◆ **Source passage**
%%

Imagine you have inexperienced coders who do this:
function foo() {
bar = function(){}; //define bar
}
function baz() {
bar(); // use bar
}
Note that both foo() and baz() could themselves, be inside another function. Doesn't really matter. Now `bar` is a defined as a a property of the global object.
If you add
if (false) {
var bar;
}
in baz(), most developers, as I had noticed, will ignore it - afterall, it's a false condition, the code will never enter that branch. But because variables are "hoisted", you have now declared `bar`, it's lexically scoped as a new variable under `baz()`, with the value `undefined`.
So, when `bar()` gets called, it becomes an error, because `undefined` is not a function definition.
...
and yes, dear JavaScript developers, despite all the good efforts of people like Nicholas Zakas, Douglas Crockford, Addy Osmani and the like, bad JavaScript still exists in the wild. And I feel, in greater numbers than ever, and I am not optimistic that the amount of bad JavaScript will be ever reduced. This depresses me. Can't be helped, I guess.

%%

◆ **Provided data**

%%

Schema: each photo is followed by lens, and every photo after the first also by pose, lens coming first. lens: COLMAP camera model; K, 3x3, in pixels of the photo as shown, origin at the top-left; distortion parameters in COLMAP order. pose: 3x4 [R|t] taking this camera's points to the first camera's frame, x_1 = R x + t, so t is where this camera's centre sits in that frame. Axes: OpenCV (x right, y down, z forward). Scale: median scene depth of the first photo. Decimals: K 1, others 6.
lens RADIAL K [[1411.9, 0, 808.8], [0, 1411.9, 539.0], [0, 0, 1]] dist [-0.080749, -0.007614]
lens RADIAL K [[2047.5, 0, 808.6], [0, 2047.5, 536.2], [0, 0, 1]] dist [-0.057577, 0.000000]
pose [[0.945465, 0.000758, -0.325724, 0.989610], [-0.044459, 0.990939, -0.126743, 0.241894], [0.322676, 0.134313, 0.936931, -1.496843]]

%%

◆ **Activity 1**
Shorten the paragraph of the passage on JavaScript hoisting that begins "and yes, dear JavaScript developers", keeping its main points.
◆ **Activity 2**
Write the next part of the passage on JavaScript hoisting, starting after its final sentence.
The listing has no connection to the passage on JavaScript hoisting.

◆ **Written reply 1**
Bad JavaScript is still common, despite efforts by people such as Nicholas Zakas, Douglas Crockford and Addy Osmani. The writer feels there is more of it than ever, doubts it will ever decrease, and finds this depressing but unavoidable.

◆ **Written reply 2**
It is only harmful if the developer actually used the variable as a side effect, aka relied on it outside the current scope.
By making the global variable local to the scope around the if statement, side-effects won't escape the local scope (as said, the if block does not declare a new scope).
I'm not too sure either. In JS, block scoping does not exist. There are only function scopes, so the var declaration gets hoisted out of the if block (but the assignment occurs in the if block - so the assignment doesn't happen).